Christian: “How can you account for those truths without referencing a standard that transcends human opinion?”

TAG leads to a deeper exploration of the skeptic’s foundations, followed by an opportunity to present the Christian worldview as the only consistent explanation.

5. Checklist: Key Concepts to Understand

  • What a worldview is and its significance
  • The fundamental questions that every worldview must address
  • How Christianity uniquely provides a basis for truth, logic, morality, and meaning
  • The way TAG (Transcendental Argument for God) confronts unbelief through reductio ad absurdum
  • Strategies for defending Christianity using TAG
  • Common objections to TAG and how to effectively respond
  • Practical ways to apply TAG in conversations

6. Transitioning to the Gospel

TAG is not an end in itself—it opens the door to the Gospel. Once someone sees the failure of their worldview and the coherence of the Christian one, you can ask:

“If Christianity is true, then the God who makes knowledge and morality possible is also the one you’re accountable to. And He offers forgiveness and eternal life through Jesus Christ.”

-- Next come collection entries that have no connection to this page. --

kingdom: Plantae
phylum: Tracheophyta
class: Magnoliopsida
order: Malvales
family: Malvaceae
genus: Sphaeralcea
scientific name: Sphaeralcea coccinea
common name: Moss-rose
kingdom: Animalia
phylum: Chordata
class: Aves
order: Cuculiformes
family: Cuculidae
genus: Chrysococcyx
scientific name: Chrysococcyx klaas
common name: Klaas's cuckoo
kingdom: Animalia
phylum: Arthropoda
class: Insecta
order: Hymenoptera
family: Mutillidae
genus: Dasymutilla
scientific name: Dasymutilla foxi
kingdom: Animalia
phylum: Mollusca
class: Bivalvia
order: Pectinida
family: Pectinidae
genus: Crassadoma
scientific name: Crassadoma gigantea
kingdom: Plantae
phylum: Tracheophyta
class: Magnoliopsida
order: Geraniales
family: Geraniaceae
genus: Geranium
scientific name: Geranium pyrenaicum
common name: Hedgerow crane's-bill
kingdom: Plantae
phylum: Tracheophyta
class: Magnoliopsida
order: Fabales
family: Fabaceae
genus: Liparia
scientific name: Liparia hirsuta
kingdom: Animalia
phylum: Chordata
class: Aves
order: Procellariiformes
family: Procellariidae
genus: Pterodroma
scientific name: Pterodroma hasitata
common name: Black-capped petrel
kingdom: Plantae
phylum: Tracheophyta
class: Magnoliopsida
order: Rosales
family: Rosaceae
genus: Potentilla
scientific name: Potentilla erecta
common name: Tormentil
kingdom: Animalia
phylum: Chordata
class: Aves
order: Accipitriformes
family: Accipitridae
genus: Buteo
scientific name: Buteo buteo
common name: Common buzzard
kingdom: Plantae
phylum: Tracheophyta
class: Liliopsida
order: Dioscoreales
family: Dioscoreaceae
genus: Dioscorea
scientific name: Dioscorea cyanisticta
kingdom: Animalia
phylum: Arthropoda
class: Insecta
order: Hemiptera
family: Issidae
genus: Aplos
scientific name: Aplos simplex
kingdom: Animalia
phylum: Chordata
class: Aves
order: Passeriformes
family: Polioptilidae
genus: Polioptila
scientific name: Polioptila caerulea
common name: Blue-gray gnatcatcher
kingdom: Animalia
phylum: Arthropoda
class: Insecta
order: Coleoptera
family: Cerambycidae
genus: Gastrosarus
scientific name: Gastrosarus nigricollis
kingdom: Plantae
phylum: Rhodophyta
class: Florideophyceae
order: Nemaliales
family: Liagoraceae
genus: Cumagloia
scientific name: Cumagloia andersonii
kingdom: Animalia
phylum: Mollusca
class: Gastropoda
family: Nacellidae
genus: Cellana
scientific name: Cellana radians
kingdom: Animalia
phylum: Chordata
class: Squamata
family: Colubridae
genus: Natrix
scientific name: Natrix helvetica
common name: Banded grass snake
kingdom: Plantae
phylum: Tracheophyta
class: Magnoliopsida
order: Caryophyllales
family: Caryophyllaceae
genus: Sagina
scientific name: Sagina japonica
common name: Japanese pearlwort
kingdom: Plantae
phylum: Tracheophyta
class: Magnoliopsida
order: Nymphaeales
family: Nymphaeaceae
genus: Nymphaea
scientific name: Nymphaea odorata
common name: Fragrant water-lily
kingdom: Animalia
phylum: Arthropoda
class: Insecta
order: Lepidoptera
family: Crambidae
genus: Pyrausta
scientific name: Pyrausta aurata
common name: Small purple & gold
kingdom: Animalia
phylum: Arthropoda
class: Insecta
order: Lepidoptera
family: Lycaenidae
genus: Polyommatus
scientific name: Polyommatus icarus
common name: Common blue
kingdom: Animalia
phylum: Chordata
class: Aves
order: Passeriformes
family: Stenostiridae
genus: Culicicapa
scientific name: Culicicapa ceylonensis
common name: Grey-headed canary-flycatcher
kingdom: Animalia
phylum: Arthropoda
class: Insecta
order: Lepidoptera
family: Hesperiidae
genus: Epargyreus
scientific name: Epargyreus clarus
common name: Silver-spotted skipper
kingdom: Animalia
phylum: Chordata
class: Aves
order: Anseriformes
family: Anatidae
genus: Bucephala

“Always be ready to give a defense…yet with gentleness and respect.”

— 1 Peter 3:15

7. Next Steps

Go Deeper: Learn more about transcendental apologetics, the philosophy behind it, how various worldviews interpret reality, and Christian theology to further your faith.

Thank You for Walking Through the Series

You now have the groundwork to engage the world with bold, biblical truth. May your words be seasoned with salt, and your convictions rooted in Christ. Never forget that defending the faith is ultimately an act of worship, and your apologetics is a service to both truth and love.